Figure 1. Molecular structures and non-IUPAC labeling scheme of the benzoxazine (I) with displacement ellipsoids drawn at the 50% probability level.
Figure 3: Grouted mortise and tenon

---+---

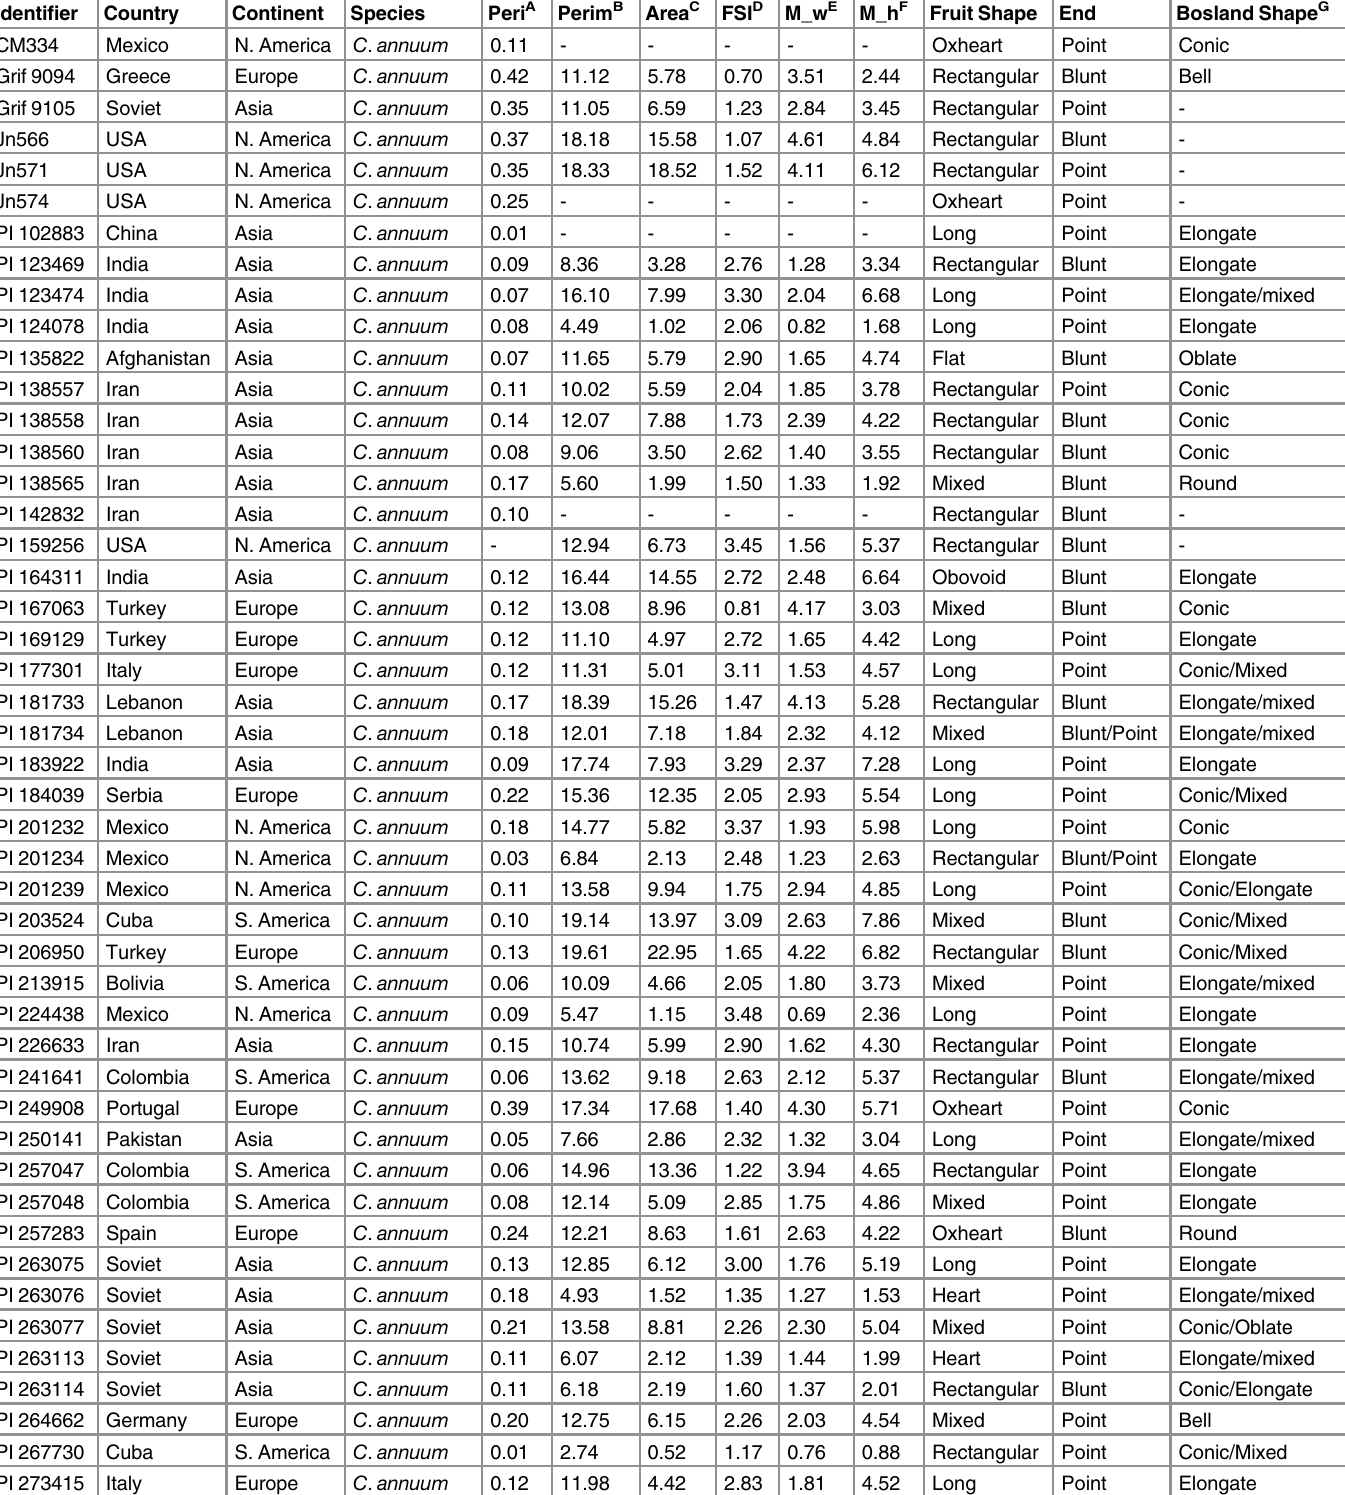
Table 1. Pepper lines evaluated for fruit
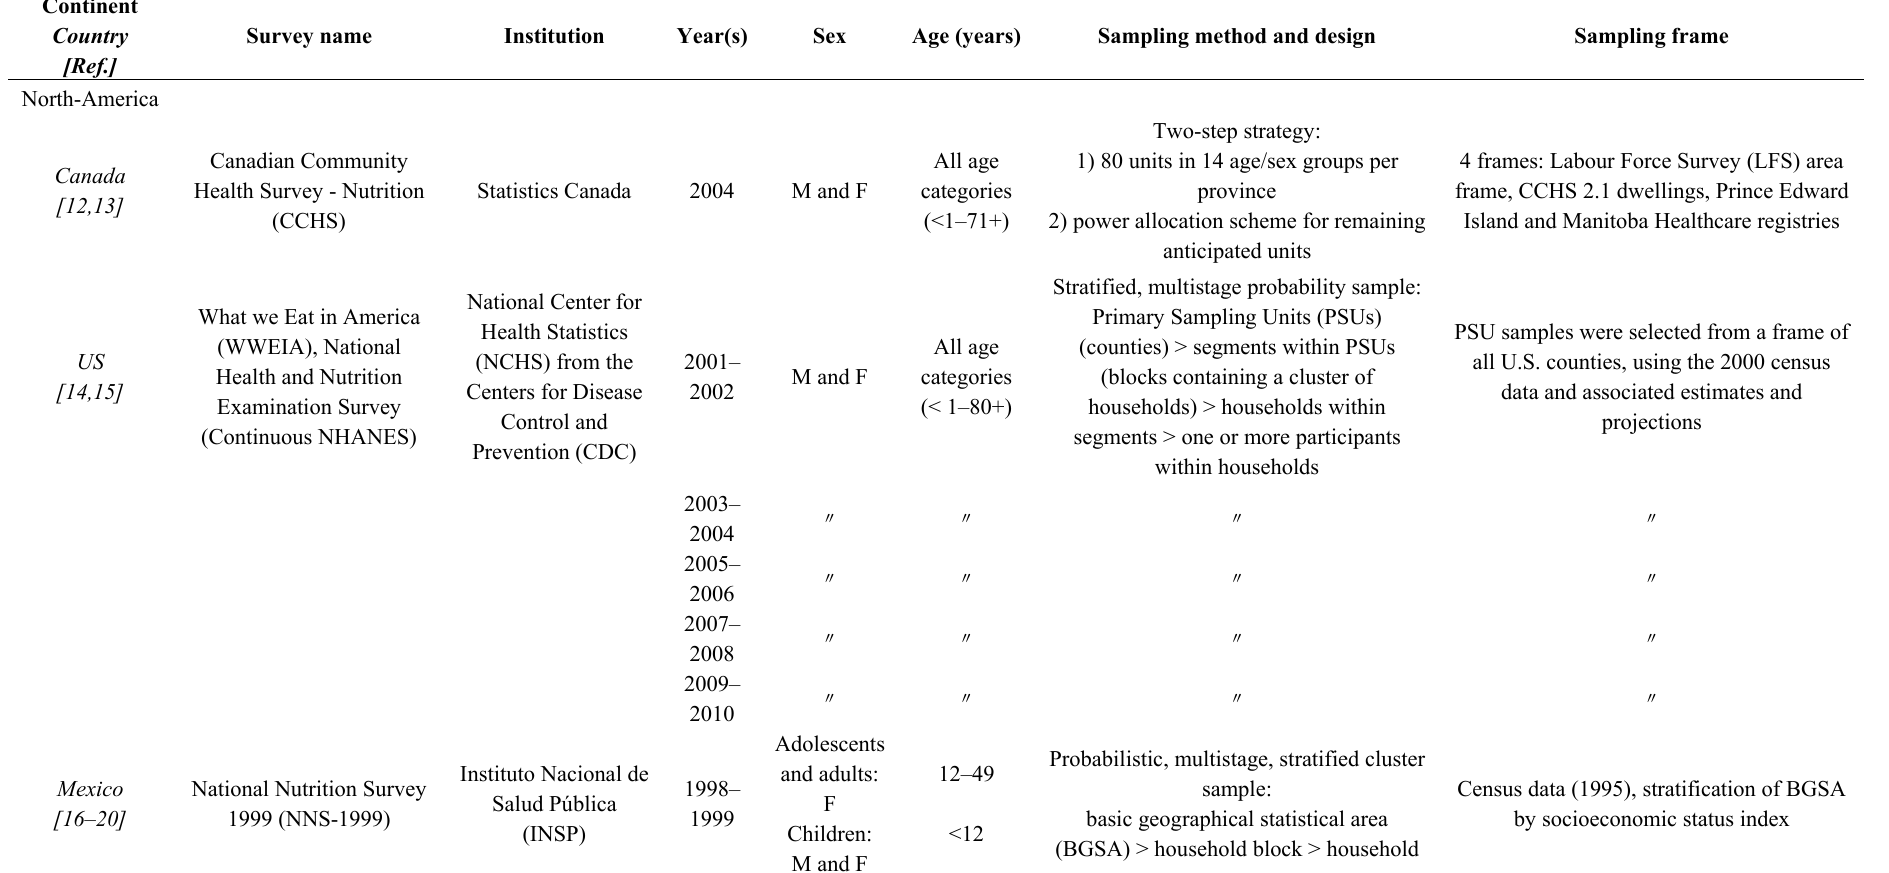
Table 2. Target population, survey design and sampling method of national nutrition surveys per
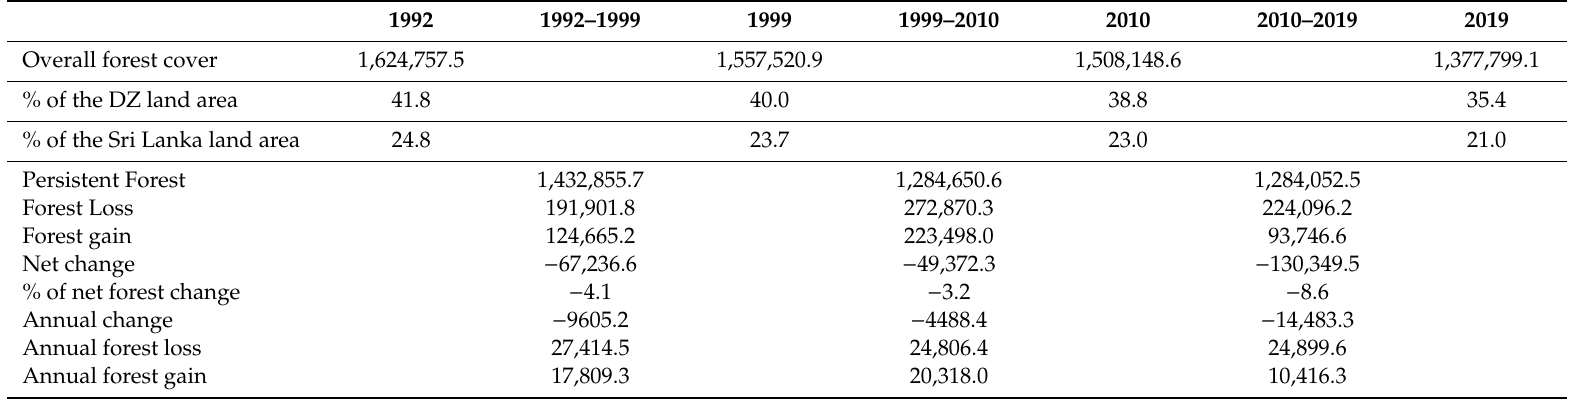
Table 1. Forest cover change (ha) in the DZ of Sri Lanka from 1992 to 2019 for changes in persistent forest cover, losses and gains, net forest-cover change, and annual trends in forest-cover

---+---

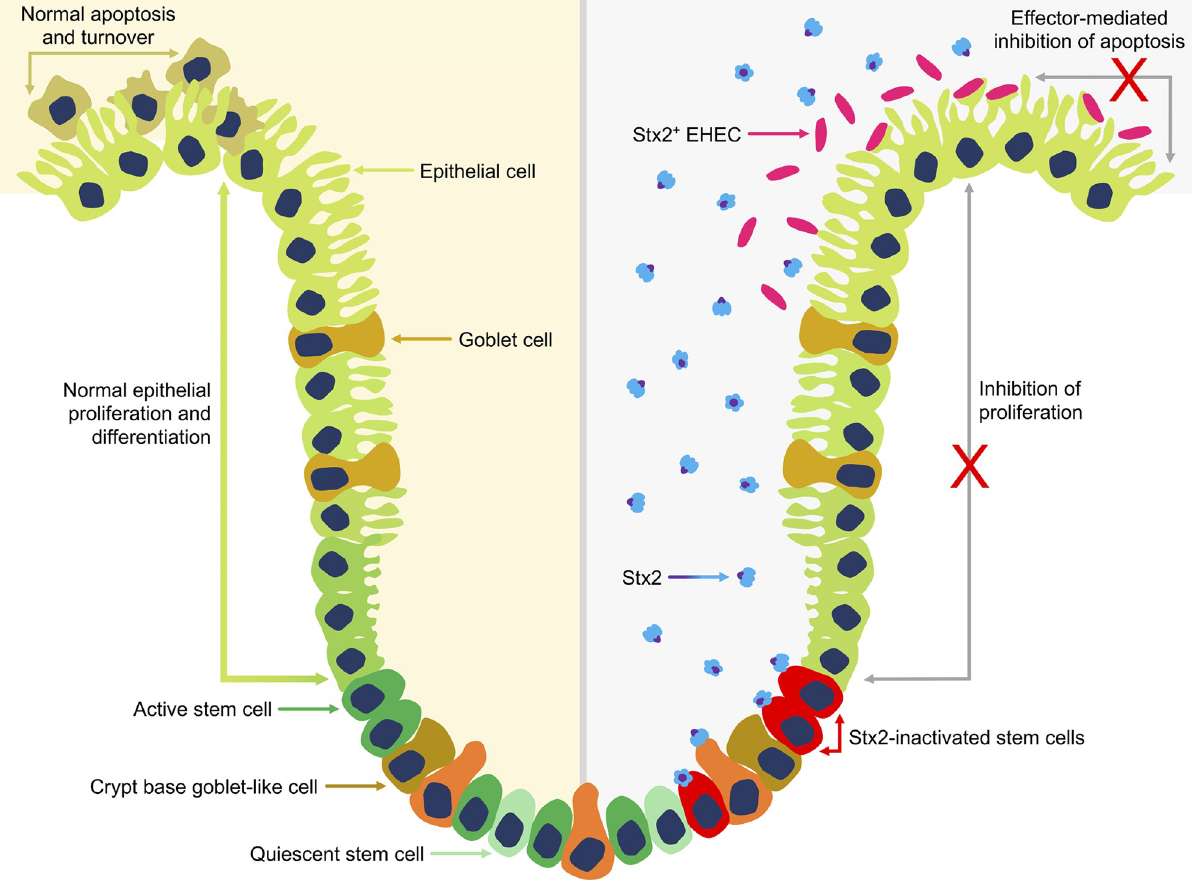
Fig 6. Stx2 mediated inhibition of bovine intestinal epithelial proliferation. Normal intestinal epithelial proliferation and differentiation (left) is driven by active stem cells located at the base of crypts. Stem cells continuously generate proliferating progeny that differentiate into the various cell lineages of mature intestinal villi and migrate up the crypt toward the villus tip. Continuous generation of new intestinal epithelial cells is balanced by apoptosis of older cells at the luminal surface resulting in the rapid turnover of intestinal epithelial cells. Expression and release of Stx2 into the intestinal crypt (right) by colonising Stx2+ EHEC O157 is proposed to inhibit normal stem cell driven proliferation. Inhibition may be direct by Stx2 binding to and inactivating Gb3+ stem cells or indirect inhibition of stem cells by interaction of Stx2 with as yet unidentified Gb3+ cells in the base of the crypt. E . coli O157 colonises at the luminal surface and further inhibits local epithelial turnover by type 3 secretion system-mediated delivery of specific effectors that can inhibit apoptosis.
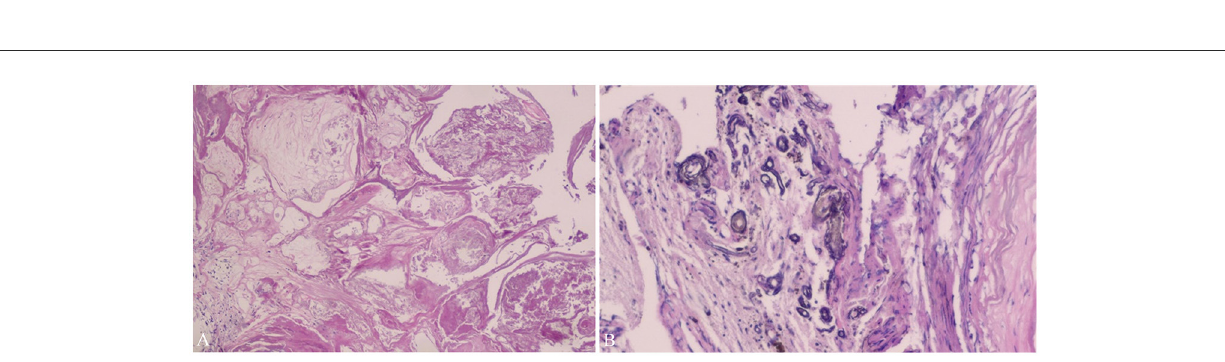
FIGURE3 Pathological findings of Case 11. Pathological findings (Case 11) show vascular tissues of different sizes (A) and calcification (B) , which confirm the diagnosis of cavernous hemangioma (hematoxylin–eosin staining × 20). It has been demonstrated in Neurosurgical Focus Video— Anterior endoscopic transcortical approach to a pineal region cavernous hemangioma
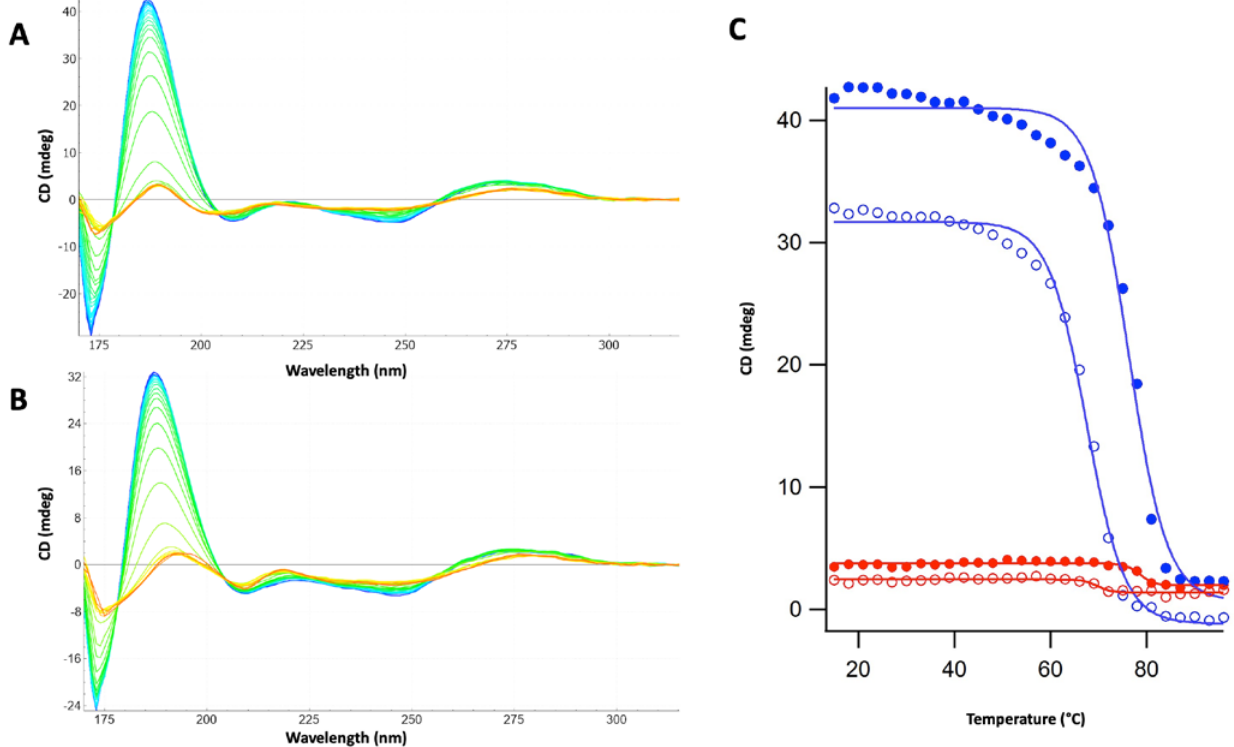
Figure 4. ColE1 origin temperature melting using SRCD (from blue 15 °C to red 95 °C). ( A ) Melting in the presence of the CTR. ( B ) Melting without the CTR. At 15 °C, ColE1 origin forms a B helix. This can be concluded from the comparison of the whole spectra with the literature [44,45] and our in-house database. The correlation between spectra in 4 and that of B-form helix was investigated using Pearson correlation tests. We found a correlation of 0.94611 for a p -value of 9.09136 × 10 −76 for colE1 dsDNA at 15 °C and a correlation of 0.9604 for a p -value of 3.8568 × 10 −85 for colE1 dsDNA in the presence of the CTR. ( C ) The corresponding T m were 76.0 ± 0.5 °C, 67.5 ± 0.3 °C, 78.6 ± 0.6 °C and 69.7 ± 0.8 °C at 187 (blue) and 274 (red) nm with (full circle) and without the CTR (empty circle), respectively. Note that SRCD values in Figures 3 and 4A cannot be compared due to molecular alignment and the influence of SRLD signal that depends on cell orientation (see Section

---+---

→ Description of the task:
Taking the entries above, write out exactly each line from the one holding "Figure 1. Molecular" to the one holding "Figure 3: Grouted mortise and tenon", both included, and stop there.

→ Output of the exercise:
Figure 1. Molecular structures and non-IUPAC labeling scheme of the benzoxazine (I) with displacement ellipsoids drawn at the 50% probability level.
Figure 3: Grouted mortise and tenon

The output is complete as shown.